§ **Seçilen metin**

3-Hz. Eyyûb aleyhisselam bu on sekiz yıllık imtihanının sonucu, yukarıda zikredilen ve başında şifreli harfler bulunan Mekkî sûrelerin on sekizincisi olan sûrede anlatılmıştır.
Kulumuz Eyyûb'u da hatırla! Hani o Rabbine: “Ya Rabbî, şeytan bana bir yorgunluk ve işkence dokundurdu.” diye yalvarmıştı.
Eyyûb'a: “Ayağını yere vur! Dedik, İşte sana kullanıp yıkanacağın ve içeceğin soğuk bir su! ”
Nezdimizden bir rahmet ve sağduyu sahiplerine bir ibret olmak üzere ona, ailesini, çevresini ve onların bir mislini lütfettik.(Sâ’d: 41-43)

Kaydedilmiş veriler
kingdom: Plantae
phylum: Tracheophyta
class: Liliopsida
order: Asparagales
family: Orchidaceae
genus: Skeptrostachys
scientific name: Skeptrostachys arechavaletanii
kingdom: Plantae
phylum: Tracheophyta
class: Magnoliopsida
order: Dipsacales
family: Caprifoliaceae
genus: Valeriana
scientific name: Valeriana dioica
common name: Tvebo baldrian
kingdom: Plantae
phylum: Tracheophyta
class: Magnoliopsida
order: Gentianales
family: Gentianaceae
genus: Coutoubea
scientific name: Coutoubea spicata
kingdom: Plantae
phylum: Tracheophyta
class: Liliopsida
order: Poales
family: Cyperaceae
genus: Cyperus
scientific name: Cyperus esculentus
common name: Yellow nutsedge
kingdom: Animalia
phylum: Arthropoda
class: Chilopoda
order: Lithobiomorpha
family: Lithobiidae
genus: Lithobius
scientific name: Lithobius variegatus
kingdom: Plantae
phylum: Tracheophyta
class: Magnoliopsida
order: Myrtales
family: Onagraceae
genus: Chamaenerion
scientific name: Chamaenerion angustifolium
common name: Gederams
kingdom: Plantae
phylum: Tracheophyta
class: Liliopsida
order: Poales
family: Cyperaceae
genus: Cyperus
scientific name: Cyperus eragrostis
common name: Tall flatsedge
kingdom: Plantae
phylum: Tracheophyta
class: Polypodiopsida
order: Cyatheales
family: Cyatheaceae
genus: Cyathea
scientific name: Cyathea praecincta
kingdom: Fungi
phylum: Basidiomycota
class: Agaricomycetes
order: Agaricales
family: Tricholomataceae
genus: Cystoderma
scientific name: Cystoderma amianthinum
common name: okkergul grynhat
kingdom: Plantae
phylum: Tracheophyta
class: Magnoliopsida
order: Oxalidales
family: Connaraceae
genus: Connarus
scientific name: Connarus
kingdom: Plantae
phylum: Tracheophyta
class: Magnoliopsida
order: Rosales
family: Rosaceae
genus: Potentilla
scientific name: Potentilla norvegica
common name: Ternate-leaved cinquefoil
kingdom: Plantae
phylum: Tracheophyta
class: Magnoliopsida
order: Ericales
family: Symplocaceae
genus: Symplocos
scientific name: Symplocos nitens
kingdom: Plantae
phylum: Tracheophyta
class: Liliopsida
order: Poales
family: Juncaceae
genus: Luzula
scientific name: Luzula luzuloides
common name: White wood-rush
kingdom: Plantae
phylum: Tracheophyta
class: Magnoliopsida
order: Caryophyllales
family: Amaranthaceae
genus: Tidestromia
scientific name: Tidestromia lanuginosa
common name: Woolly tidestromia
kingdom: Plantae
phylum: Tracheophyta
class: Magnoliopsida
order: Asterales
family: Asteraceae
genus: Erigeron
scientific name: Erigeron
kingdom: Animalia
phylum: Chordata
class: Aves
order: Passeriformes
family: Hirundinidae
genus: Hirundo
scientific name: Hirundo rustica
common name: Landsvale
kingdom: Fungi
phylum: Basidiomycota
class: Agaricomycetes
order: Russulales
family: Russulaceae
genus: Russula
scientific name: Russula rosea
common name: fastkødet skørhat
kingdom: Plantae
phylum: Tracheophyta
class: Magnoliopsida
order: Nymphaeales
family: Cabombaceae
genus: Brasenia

§ **Verilen görev 1**
Kayıtların ilk satırından başlayıp "genus: Lithobius" geçen satırda, o satır da dahil, durarak bu satırları hiç değiştirmeden yeniden yazar mısınız?
§ **Verilen görev 2**
Hz. Eyyûb'un imtihanını anlatan metnin devamını, son cümlesinden sonra gelecek şekilde yazar mısınız?
Metin ile kayıtlar birbirinden farklı kaynaklardan alınmıştır.

§ **Yazılı yanıt 1**
kingdom: Plantae
phylum: Tracheophyta
class: Liliopsida
order: Asparagales
family: Orchidaceae
genus: Skeptrostachys
scientific name: Skeptrostachys arechavaletanii
kingdom: Plantae
phylum: Tracheophyta
class: Magnoliopsida
order: Dipsacales
family: Caprifoliaceae
genus: Valeriana
scientific name: Valeriana dioica
common name: Tvebo baldrian
kingdom: Plantae
phylum: Tracheophyta
class: Magnoliopsida
order: Gentianales
family: Gentianaceae
genus: Coutoubea
scientific name: Coutoubea spicata
kingdom: Plantae
phylum: Tracheophyta
class: Liliopsida
order: Poales
family: Cyperaceae
genus: Cyperus
scientific name: Cyperus esculentus
common name: Yellow nutsedge
kingdom: Animalia
phylum: Arthropoda
class: Chilopoda
order: Lithobiomorpha
family: Lithobiidae
genus: Lithobius

§ **Yazılı yanıt 2**
HZ. EYYÛB’UN MU’CİZELERİ


1.SABIR MU’CİZESİ

Eyyûb Aleyhisselâmın ibtilâsı şiddetlendiği zaman, Hz. Allah´a şöyle hamd´ü senada bulunduğu rivayet edilir: "Hamd, Rabb´ül´ âlemîn olan Allah´a mahsustur.Ben, Rabb´im olan Sana hamd ederim ki: Sen, bana ihsanda bulundun: bana, mal ve evlad verdin. Kalbimde, bunların girmediği bir bölüm kalmadı. Sonra, hepsini, benden geri aldın, kalbim, onlardan boşaldı. Artık, benim aramla Senin arana, bir şey girer değildir!”İbn Asâkir, Tarih, c:3, s:195
"Ey Rabb´im! Bundan önce, beni, gündüzleri, mal sevgisi, telâşı, oyalıyordu. Geceleri de, beni kendilerine olan şefkatimden dolayı evlad sevgisi, oyalıyordu. Ne mutlu ki: şu anda, onlardan boşalmışım! Gözümü, kulağımı, gecemi, gündüzümü, Senin zikr´in, şükr´ün, takdis ve Teh-lil´in ile geçiriyorum!"(Taberî, Tefsir, c:17, s:69-70)
Eyyûb Aleyhisselâmın ibtilâsı, on sekiz yıl sürdü. Yakın, uzak, herkes, ondan ayrıldı.
Ancak, din kardeşlerinden özelliği bulunan ikisi, sabah, akşam, onun yanına uğrarlardı.
Onlardan biri, o birine: "Vallahi, Eyyûb, her halde, âlemlerden hiç bir kimsenin işlemediği bir günah işlemiş olmalı!" dedi.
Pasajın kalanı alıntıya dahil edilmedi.